Øvre Dividal National Park (Northern Sami: Dieváidvuovddi álbmotmeahcci; Norwegian: Øvre Dividal nasjonalpark) is a national park in Målselv Municipality in Troms county, Norway. The park was opened in 1971 and has an area of 750 square kilometres (290 sq mi). The original intention was to preserve a very little disturbed inland valley and mountain area. The hiking trail Nordkalottruta passes through the national park.[1]


The first element in the name Dividal is from the Northern Sami language word dievvá which means 'round and dry hill'. The last element is from the Norwegian language word dal which means 'dale' or 'valley'. The word øvre means 'upper' in Norwegian, thus 'the upper part of Dividal'.
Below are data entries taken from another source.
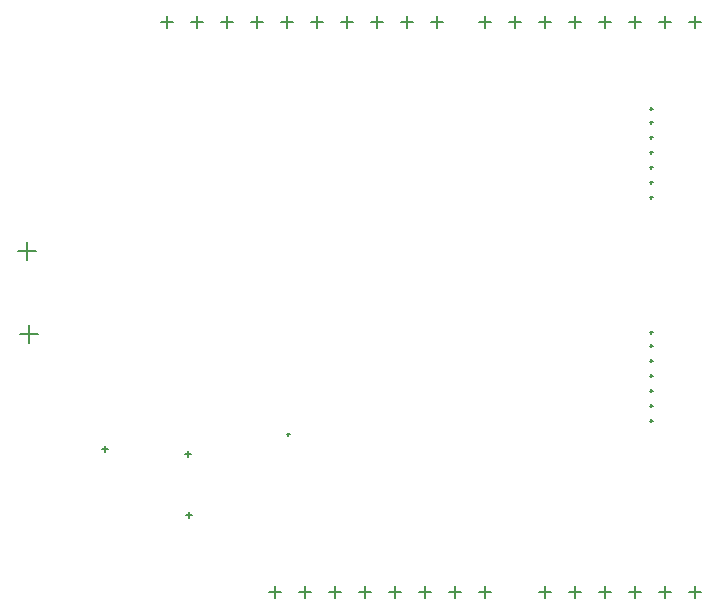
<source format=gbr>
G04*
G04 #@! TF.GenerationSoftware,Altium Limited,Altium Designer,23.0.1 (38)*
G04*
G04 Layer_Color=128*
%FSLAX44Y44*%
%MOMM*%
G71*
G04*
G04 #@! TF.SameCoordinates,64DEC9DB-233E-40C6-88A2-80678BC6FC1E*
G04*
G04*
G04 #@! TF.FilePolarity,Positive*
G04*
G01*
G75*
%ADD11C,0.1270*%
D11*
X187178Y509778D02*
X197378D01*
X192278Y504678D02*
Y514878D01*
X212578Y509778D02*
X222778D01*
X217678Y504678D02*
Y514878D01*
X237978Y509778D02*
X248178D01*
X243078Y504678D02*
Y514878D01*
X263378Y509778D02*
X273578D01*
X268478Y504678D02*
Y514878D01*
X288778Y509778D02*
X298978D01*
X293878Y504678D02*
Y514878D01*
X314178Y509778D02*
X324378D01*
X319278Y504678D02*
Y514878D01*
X339578Y509778D02*
X349778D01*
X344678Y504678D02*
Y514878D01*
X364978Y509778D02*
X375178D01*
X370078Y504678D02*
Y514878D01*
X390378Y509778D02*
X400578D01*
X395478Y504678D02*
Y514878D01*
X415778Y509778D02*
X425978D01*
X420878Y504678D02*
Y514878D01*
X507218Y27178D02*
X517418D01*
X512318Y22078D02*
Y32278D01*
X532618Y27178D02*
X542818D01*
X537718Y22078D02*
Y32278D01*
X558018Y27178D02*
X568218D01*
X563118Y22078D02*
Y32278D01*
X583418Y27178D02*
X593618D01*
X588518Y22078D02*
Y32278D01*
X608818Y27178D02*
X619018D01*
X613918Y22078D02*
Y32278D01*
X634218Y27178D02*
X644418D01*
X639318Y22078D02*
Y32278D01*
X278618Y27178D02*
X288818D01*
X283718Y22078D02*
Y32278D01*
X304018Y27178D02*
X314218D01*
X309118Y22078D02*
Y32278D01*
X329418Y27178D02*
X339618D01*
X334518Y22078D02*
Y32278D01*
X354818Y27178D02*
X365018D01*
X359918Y22078D02*
Y32278D01*
X380218Y27178D02*
X390418D01*
X385318Y22078D02*
Y32278D01*
X405618Y27178D02*
X415818D01*
X410718Y22078D02*
Y32278D01*
X431018Y27178D02*
X441218D01*
X436118Y22078D02*
Y32278D01*
X456418Y27178D02*
X466618D01*
X461518Y22078D02*
Y32278D01*
X456418Y509778D02*
X466618D01*
X461518Y504678D02*
Y514878D01*
X481818Y509778D02*
X492018D01*
X486918Y504678D02*
Y514878D01*
X507218Y509778D02*
X517418D01*
X512318Y504678D02*
Y514878D01*
X532618Y509778D02*
X542818D01*
X537718Y504678D02*
Y514878D01*
X558018Y509778D02*
X568218D01*
X563118Y504678D02*
Y514878D01*
X583418Y509778D02*
X593618D01*
X588518Y504678D02*
Y514878D01*
X608818Y509778D02*
X619018D01*
X613918Y504678D02*
Y514878D01*
X634218Y509778D02*
X644418D01*
X639318Y504678D02*
Y514878D01*
X67818Y245618D02*
X83058D01*
X75438Y237998D02*
Y253238D01*
X66294Y315468D02*
X81534D01*
X73914Y307848D02*
Y323088D01*
X293878Y160528D02*
X296418D01*
X295148Y159258D02*
Y161798D01*
X137668Y147828D02*
X142748D01*
X140208Y145288D02*
Y150368D01*
X208788Y91948D02*
X213868D01*
X211328Y89408D02*
Y94488D01*
X207518Y144018D02*
X212598D01*
X210058Y141478D02*
Y146558D01*
X601218Y235458D02*
X603758D01*
X602488Y234188D02*
Y236728D01*
X601218Y171958D02*
X603758D01*
X602488Y170688D02*
Y173228D01*
X601218Y197358D02*
X603758D01*
X602488Y196088D02*
Y198628D01*
X601218Y184658D02*
X603758D01*
X602488Y183388D02*
Y185928D01*
X601218Y246888D02*
X603758D01*
X602488Y245618D02*
Y248158D01*
X601218Y210058D02*
X603758D01*
X602488Y208788D02*
Y211328D01*
X601218Y436118D02*
X603758D01*
X602488Y434848D02*
Y437388D01*
X601218Y424688D02*
X603758D01*
X602488Y423418D02*
Y425958D01*
X601218Y411988D02*
X603758D01*
X602488Y410718D02*
Y413258D01*
X601218Y399288D02*
X603758D01*
X602488Y398018D02*
Y400558D01*
X601218Y386588D02*
X603758D01*
X602488Y385318D02*
Y387858D01*
X601218Y373888D02*
X603758D01*
X602488Y372618D02*
Y375158D01*
X601218Y361188D02*
X603758D01*
X602488Y359918D02*
Y362458D01*
X601218Y222758D02*
X603758D01*
X602488Y221488D02*
Y224028D01*
M02*

</source>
Arctic rhododendron (Rhododendron lapponicum)

Pine forests at the lowest elevations give way to mountain birch higher up, and finally willow and dwarf birch on the open alpine tundra. Some grey alder (Alnus incana) grows along the Divi river. A total of 315 plant species have been recorded. Rhododendron (Rhododendron lapponicum) grows naturally in the area.


All large predators on the mainland are represented in the park (brown bear, wolf, wolverine, lynx), although wolf is rare and probably has no permanent presence. The wolverine is especially numerous in this area. Reindeer (Sami-owned) are common, as are moose, and the Arctic fox used to be living in the area.


Part of Øvre Dividal

At 228 m (748 ft) above sea level, Dividalen is the second-driest valley in Norway, with average annual precipitation only 282 millimetres (11.1 in). The monthly 24-hour averages for the same location varies from −9 °C (16 °F) in January to 13 °C (55 °F) in July with a mean annual of 0.8 °C (33.4 °F). There is no permafrost in the lower elevations of the park. At altitudes above 700 metres (2,300 ft), permafrost is common. The Øvre Dividal National Park starts at an elevation of about 300 m (980 ft) and reaches up to 1,600 m (5,200 ft). Together with areas in bordering Sweden, as well as almost undisturbed areas nearby in Norway, this park is part of a larger wilderness area.


The bedrock consists of conglomerate, sandstone and slate. Several rivers have carved ravines. A peculiarity is large rocks placed at unlikely locations. These were carried by the ice-age glaciers, and deposited randomly at the end of the ice age.


  1. ^ Store norske leksikon. "Øvre Dividal nasjonalpark" (in Norwegian). Retrieved 2010-04-09.